David Niedermeier ist Leiter der Münchner Fußballschule. Der 39-Jährige spricht in einem Interview über die mangelnde Talentförderung beim FC Bayern München und glaubt, dass der Gewinn der Champions League für den Rekordmeister künftig utopisch sei.
Am Dienstag hat der FC Bayern seinen neuen Campus im Münchner Norden eröffnet. "In erster Linie kann man ein paar Talente mehr und früher holen. Die Infrastruktur war nicht Up to Date. Ich habe selbst mal die U11 bei Bayern trainiert - es war einfach alles zu eng an der Säbener Straße", sagt David Niedermeier zur tz.
Der Leiter der Münchner Fußballschule glaubt nicht, dass es den Bayern künftig gelingen werde, jedes Jahr ein Talent zu den Profis hoch zu ziehen: "Es muss ihnen eigentlich klar sein, dass sie das nicht hinkriegen. Die Bayern tun sich mit so etwas keinen Gefallen. Sie sollten sich an solchen Quoten gar nicht messen lassen. Sondern daran, wie viele Talente sie für den Profifußball ausbilden - die man per Leihvertrag auch wieder zurückholen kann."
Bayern bei Talentförderung im Liga-Vergleich hinten dran
Vereine wie Leipzig, Hoffenheim, Dortmund oder Schalke "hatten schon früher ein besseres Leistungszentrum und damit einen größeren Sogeffekt für Talente", argumentiert Niedermeier. "Sie haben schon früher mehr Geld in dem Sektor investiert. Und sie legen mehr Wert auf die Individualisierung."
Der FC dagegen mache "Suppentraining": "Da ist es bei wenigen Trainern für ein Team ja gar nicht drin, korrigierend individuell einzugreifen. So wird ein Bayern-Talent in seinem Bereich nicht zu dem Spezialisten wie zum Beispiel bei Hoffenheim. Da fehlt es den Bayern noch an Know-How - meiner Meinung nach übrigens bis hoch in die Spitze bei den verantwortlichen Personen."
Gaudino und Scholl als Sinnbilder für Mängel
Niedermeier veranschaulicht diese These am Beispiel der Talente Lukas Scholl und Gianluca Gaudino, die es nicht schafften, sich dauerhaft im Profiteam zu etablieren: "Es will ja keiner hören in dieser sensiblen Branche - aber ich traue mich zu sagen, dass bei Bayern Potenzial offen liegt."

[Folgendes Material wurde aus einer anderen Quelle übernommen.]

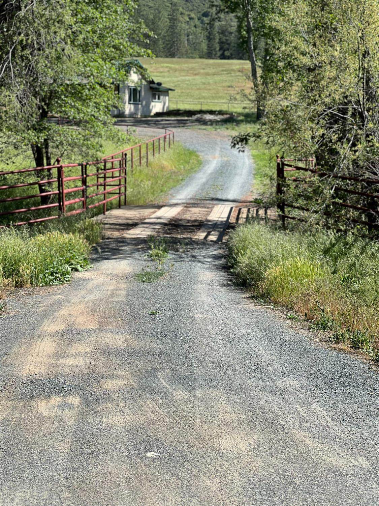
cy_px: 253
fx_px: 1124
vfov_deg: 25.3
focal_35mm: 77
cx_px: 190
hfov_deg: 19.1
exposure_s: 1/471
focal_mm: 9
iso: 32
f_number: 2.8
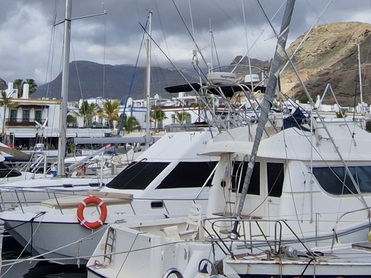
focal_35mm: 61
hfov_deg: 31.7
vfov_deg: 22.1
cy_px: -63
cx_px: 183
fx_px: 654
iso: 50
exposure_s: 1/2080
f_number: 2.2
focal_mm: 1.74
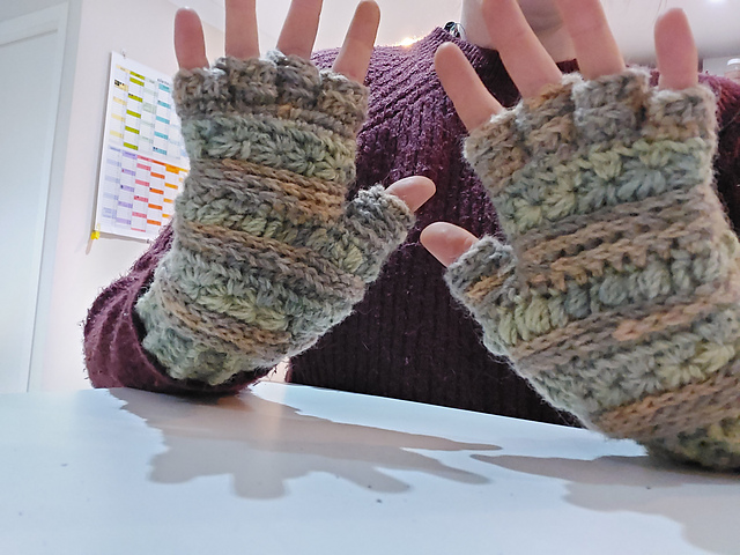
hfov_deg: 58.4
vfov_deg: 45.4
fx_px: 663
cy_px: 278
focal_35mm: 31
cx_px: 370
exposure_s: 1/16
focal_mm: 3.75
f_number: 2.2
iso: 1250
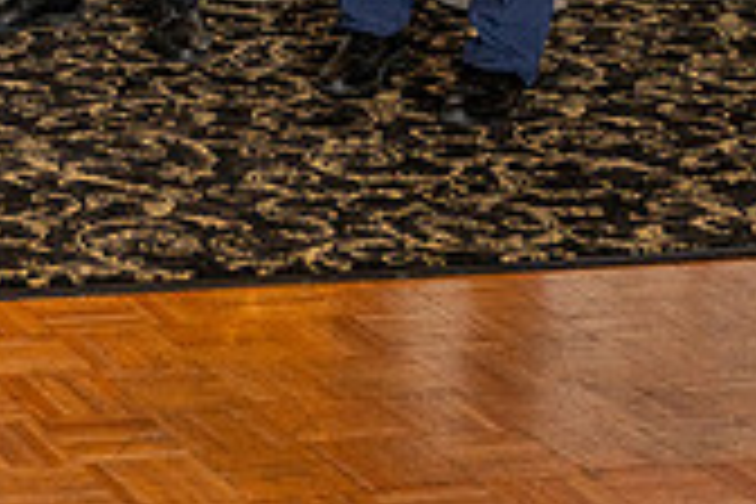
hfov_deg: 14.0
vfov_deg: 9.7
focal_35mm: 135
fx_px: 2835
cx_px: -446
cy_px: -335
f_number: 3.2
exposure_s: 1/160
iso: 640
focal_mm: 39
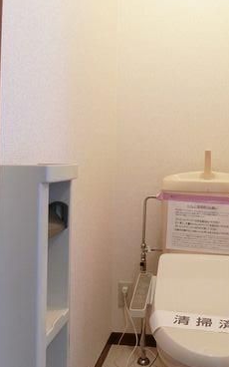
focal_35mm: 35
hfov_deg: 35.8
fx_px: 349
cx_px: 156
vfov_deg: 55.0
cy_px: 151
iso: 500
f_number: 2.7
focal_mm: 4.06
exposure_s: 1/30
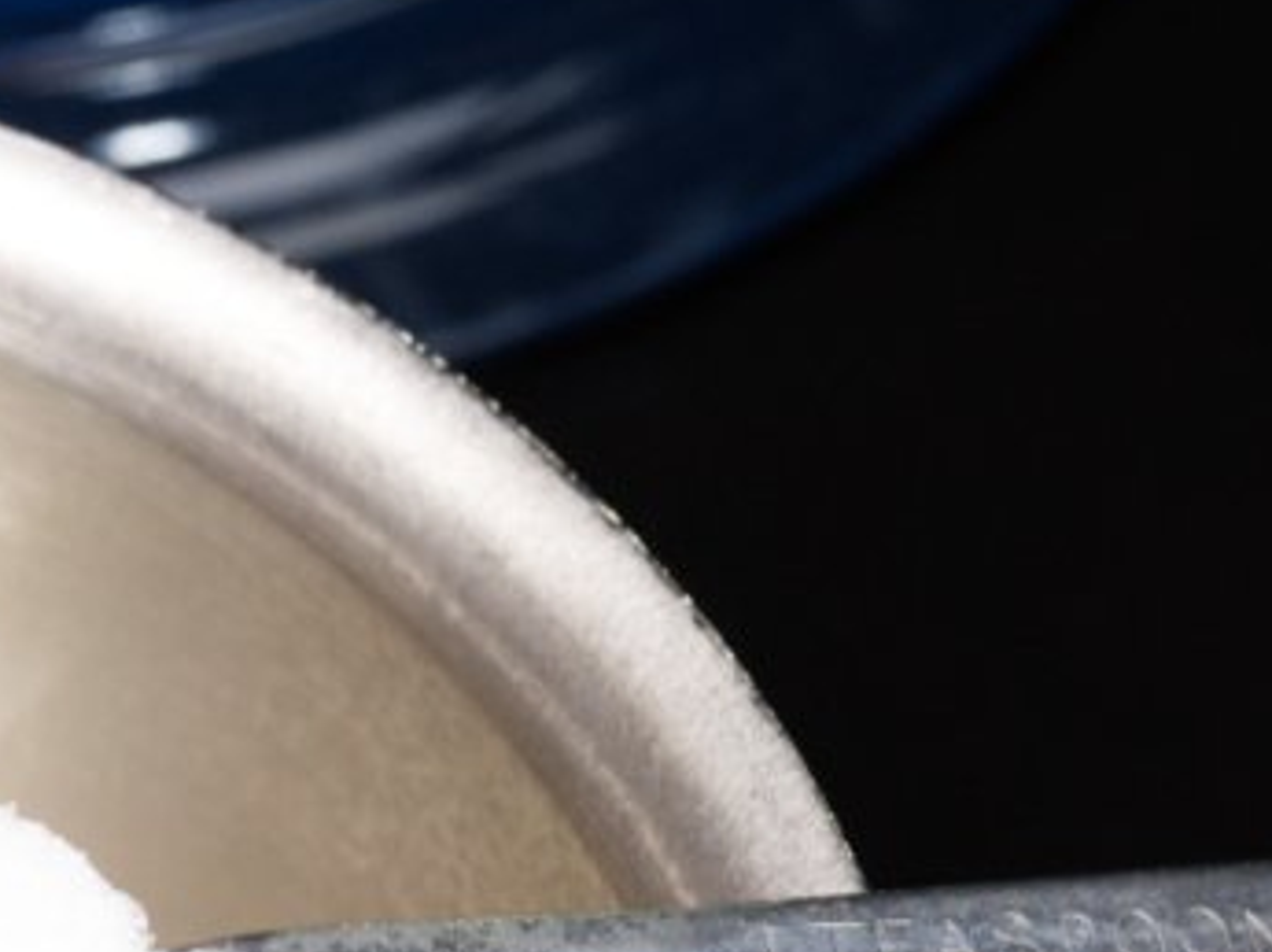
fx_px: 5653
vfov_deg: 9.5
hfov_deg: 12.3
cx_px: -549
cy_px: 1183
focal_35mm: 154
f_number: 8
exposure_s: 1/640
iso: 1000
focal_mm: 46
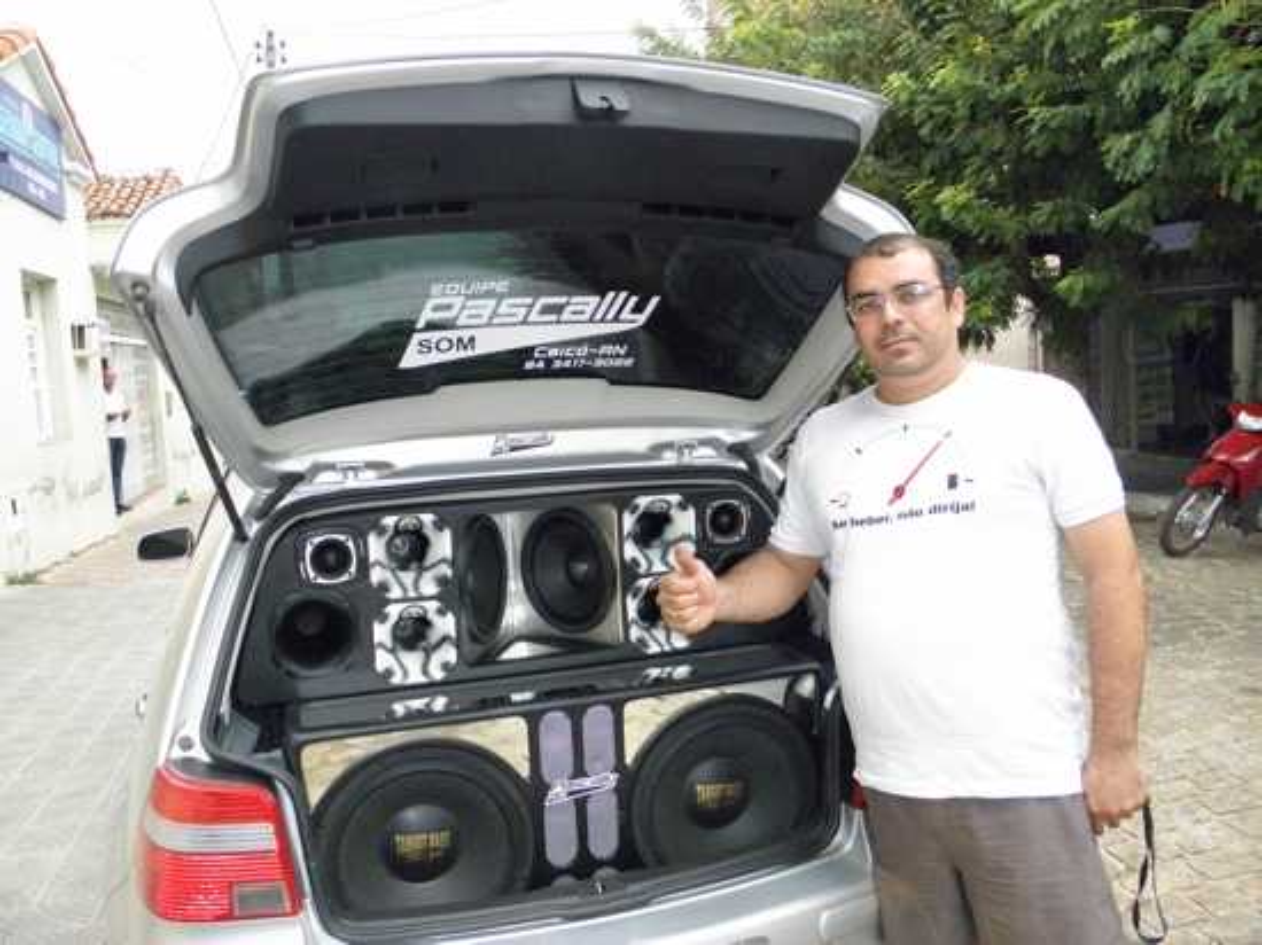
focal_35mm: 28
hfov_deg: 63.5
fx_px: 1020
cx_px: 631
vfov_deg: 49.7
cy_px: 472
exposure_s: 1/250
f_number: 3.5
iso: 400
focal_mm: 5
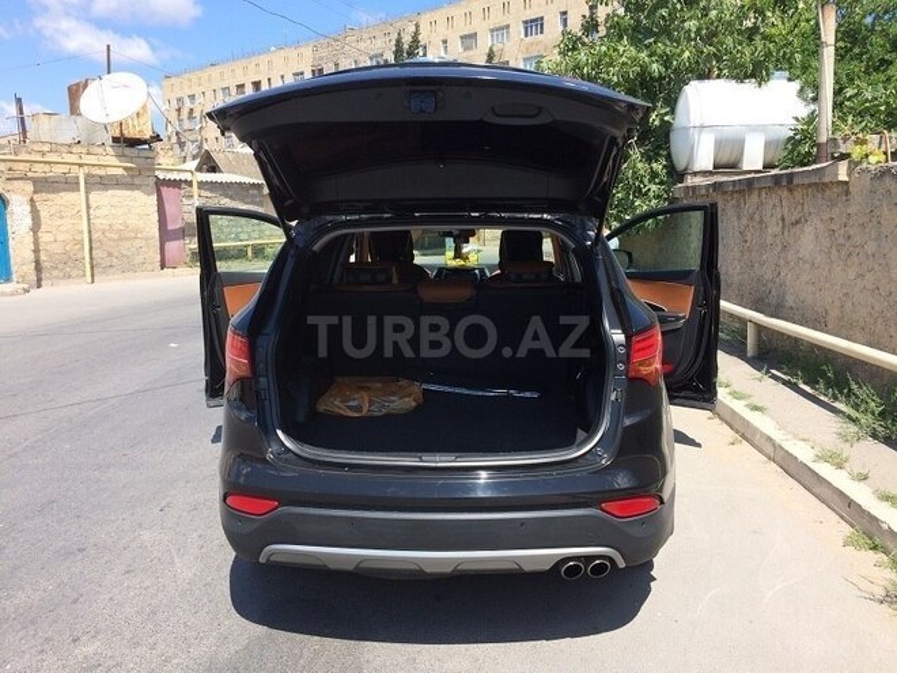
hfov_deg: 61.7
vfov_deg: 48.2
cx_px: 448
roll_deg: +0.1
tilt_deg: -9.9
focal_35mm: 29
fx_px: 751
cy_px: 336
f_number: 2.2
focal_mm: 4.15
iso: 32
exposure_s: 1/1208
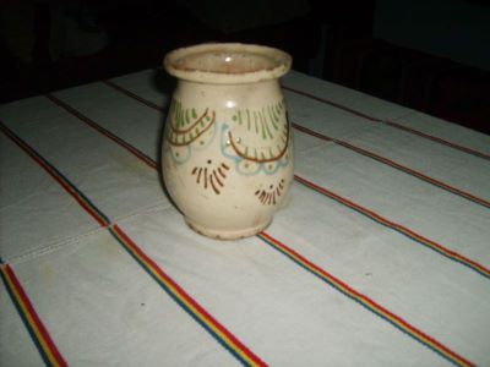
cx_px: 245
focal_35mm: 35
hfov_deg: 52.6
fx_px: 495
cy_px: 184
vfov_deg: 40.7
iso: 100
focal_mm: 5.8
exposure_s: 1/45
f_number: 2.8
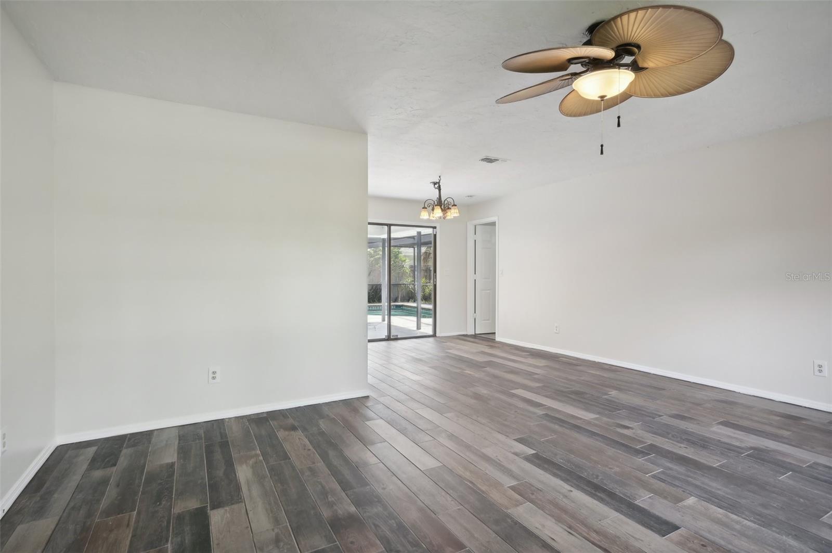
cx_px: 416
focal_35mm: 18
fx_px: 404
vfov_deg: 68.8
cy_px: 276
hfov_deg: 91.7
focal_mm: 17.5
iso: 400
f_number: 8
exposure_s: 1/50
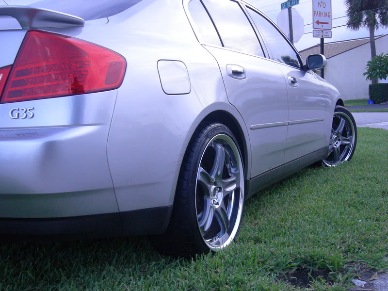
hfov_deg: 42.9
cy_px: 146
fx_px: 493
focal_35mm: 44
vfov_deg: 32.9
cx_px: 194
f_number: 2.9
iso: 400
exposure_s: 1/844
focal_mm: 9.1
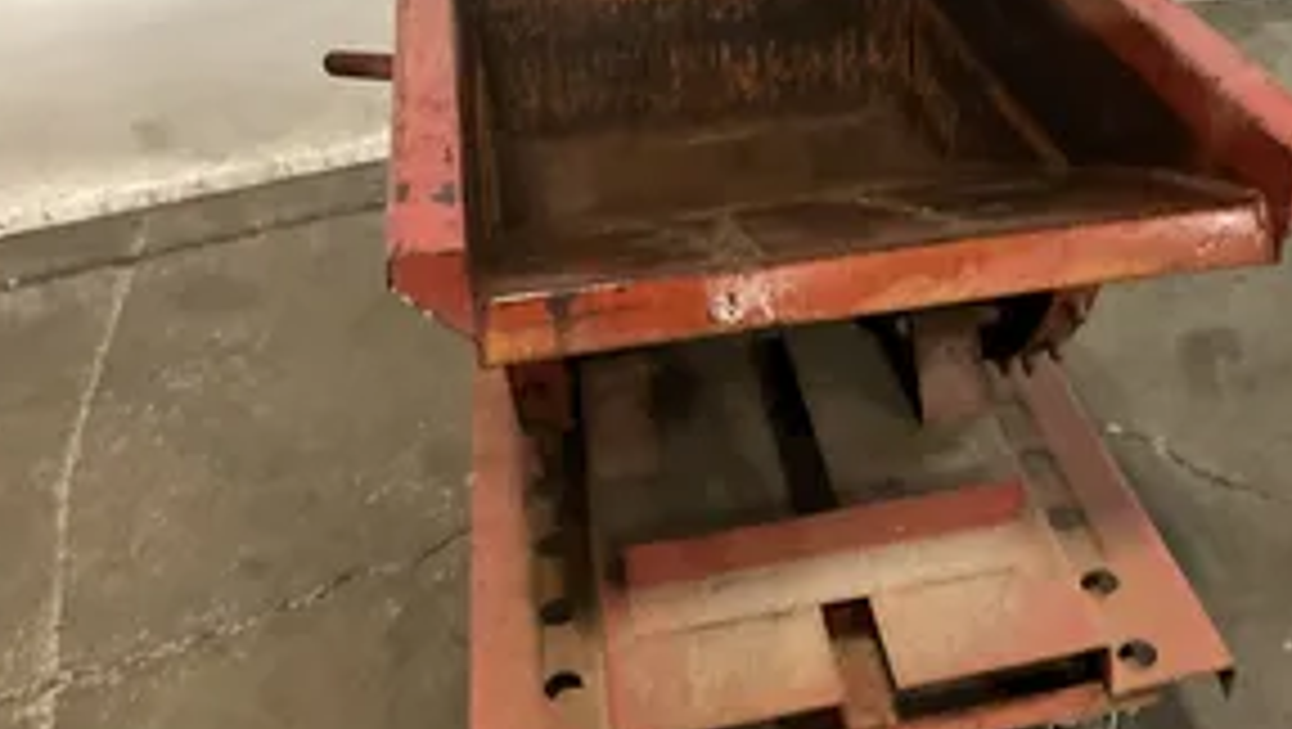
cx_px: 851
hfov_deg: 45.7
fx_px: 1509
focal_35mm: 44
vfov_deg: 26.9
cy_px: 212
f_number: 1.8
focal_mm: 3
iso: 320
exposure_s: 1/38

Ein Talent sollte, erklärte Niedermeier weiter, "von Beginn an bestmöglich betreut werden, es sollte einen Karriereplan geben. Wenn ein Talent zum Beispiel beim Sprung in den Profibereich ein halbes Jahr auf der Bank sitzt, ist das tödlich. So ein Bruch wie bei Lukas Scholl oder Gianluca Gaudino, die irgendwo dazwischen mitgeschwommen sind, das zerstört ein Talent, seine Tiefenmuskulatur genauso wie seine Psyche."
Aufgrund der aktuellen Verschiebungen auf dem Transfermarkt glaubt Niedermeier, dass der Gewinn der Champions League für den FCB utopisch geworden ist: "Ich denke, das wird auf Jahre hinaus nicht mehr passieren. Bei normalem Verlauf. Die Bayern verfuhren immer super: Jedes Jahr zwei Top-Stars, dazu Spieler wie Süle und Sebastian Rudy, die sich hinten anstellen. Die Mischung stimmte. Nur bekommen sie die Stars in Zukunft nicht mehr. Wobei die Briten zum Beispiel noch wild einkaufen. [...] Sie machen bisher den Markt kaputt, sonst nichts. Aber ich denke, sie werden bald dazulernen."